I must say, this has been a rather excellent birthday week, what with a house bought and a job offer received. Also, as a wonderful cap to the excellence, the boy paddled all over Ceri and Scott’s in-ground pool today with a floaty thing, and we were over the moon about his decision to leave anxiety about swimming behind. (When I say he was paddling all over the pool, I really mean all over, deep end and everything. For someone who wouldn’t leave the steps this is huge, and it seemed to happen within about ten minutes. There was even jumping in involved. And he paddled for ages, and then it was nigh-impossible to get him out; he kept wheedling to swim across the pool one more time.)

And in unrelated news, tomorrow we head out to the Glengarry Pioneer Museum for their Sheep to Shawl day-long celebration of fibre arts, where I will be spinning from ten till about four, unless I am slain by the heat first. It should be wonderful fun.

Joy!

Lots of terribly nice stuff happened yesterday.

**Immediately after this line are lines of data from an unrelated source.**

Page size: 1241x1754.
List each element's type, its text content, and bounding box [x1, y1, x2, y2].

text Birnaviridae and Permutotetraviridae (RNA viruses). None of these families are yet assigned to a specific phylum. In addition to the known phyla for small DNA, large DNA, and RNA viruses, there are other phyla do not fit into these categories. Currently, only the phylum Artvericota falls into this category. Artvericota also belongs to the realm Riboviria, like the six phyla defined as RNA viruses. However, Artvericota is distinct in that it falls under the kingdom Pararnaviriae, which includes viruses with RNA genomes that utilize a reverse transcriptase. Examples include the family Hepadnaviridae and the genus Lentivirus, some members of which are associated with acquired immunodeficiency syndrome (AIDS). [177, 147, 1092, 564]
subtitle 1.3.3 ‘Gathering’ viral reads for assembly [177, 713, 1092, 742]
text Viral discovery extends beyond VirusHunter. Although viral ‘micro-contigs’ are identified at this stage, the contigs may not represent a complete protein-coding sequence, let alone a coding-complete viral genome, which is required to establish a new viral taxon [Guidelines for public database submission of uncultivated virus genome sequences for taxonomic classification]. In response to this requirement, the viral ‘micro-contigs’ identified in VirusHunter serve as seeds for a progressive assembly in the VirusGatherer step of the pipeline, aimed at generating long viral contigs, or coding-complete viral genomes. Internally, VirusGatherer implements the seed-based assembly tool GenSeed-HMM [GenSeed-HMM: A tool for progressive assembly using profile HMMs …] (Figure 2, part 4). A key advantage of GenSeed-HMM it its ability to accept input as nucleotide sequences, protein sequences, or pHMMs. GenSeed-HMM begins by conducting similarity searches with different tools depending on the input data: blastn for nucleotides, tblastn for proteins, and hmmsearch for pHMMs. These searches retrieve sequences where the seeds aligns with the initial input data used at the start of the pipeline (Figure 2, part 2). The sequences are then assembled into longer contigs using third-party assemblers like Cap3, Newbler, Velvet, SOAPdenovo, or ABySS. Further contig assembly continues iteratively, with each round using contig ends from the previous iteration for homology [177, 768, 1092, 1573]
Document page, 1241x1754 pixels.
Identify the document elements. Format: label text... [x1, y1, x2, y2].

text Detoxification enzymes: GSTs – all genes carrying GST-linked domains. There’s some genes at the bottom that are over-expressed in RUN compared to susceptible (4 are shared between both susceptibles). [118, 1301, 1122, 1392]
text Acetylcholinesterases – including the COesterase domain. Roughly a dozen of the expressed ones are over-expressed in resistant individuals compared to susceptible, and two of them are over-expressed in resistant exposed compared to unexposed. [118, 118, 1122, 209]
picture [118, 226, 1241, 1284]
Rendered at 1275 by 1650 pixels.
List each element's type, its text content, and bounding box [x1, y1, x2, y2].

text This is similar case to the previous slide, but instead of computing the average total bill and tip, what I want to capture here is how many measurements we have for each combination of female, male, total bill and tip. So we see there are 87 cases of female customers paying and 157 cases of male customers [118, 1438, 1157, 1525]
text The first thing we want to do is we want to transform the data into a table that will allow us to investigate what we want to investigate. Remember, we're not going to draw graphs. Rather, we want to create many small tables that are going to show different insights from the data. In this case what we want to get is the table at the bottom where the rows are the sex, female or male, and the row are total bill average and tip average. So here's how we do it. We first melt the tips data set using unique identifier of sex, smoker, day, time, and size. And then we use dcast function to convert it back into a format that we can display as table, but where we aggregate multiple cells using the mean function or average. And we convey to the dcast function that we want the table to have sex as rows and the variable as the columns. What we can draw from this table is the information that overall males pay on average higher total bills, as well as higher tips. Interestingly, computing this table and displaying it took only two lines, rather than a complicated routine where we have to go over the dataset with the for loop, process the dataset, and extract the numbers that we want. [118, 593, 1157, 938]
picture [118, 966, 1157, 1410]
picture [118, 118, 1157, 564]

I got halfway through my latest freelance assignment in about ninety minutes. MLG picked me up and we went out to the Burgundy Lion for lunch together. Let me tell you, it has been aeons since I’ve had a Scotch egg, and oh heavens, the one they serve is just lovely. So there was excellent company, and excellent food, and then the heavens opened and we had a terrific storm, something long overdue. HRH and the boy met us there. The plan was to pick me up on their way home, but the rain meant they stayed for lunch (on HRH’s part) and milk and dessert (on the boy’s part, as he had already lunched at school). The boy barely nibbled his sticky toffee pudding, though, so HRH and MLG polished it off quite happily.

We came home and opened all the windows to the thunderstorms that continued all through the afternoon. I had a wonderful time sitting in the open patio doors to the front porch, blowing bubbles with the boy into the rain.

After the boy went to bed, HRH gave me my birthday present early:

I adore my fox and my copper deer, but this one is my absolute favourite. I love the colours and the knotwork. So my deer got moved to the right and my owl now hangs in the very middle of the art collage wall of my office. I need to adjust the empty spaces, but I have to do that every time I get a new piece. It’s like a puzzle.

I have a wonderful husband. He’s very talented, and original art designed specifically for the recipient is such a special gift. He’s going to look into the cost of making full-colour prints from the Celtic totems series of paintings, too. We’ve meant to assemble pictures of them all in one place online for a while now; I’ll have to add that to my ongoing list of things to do.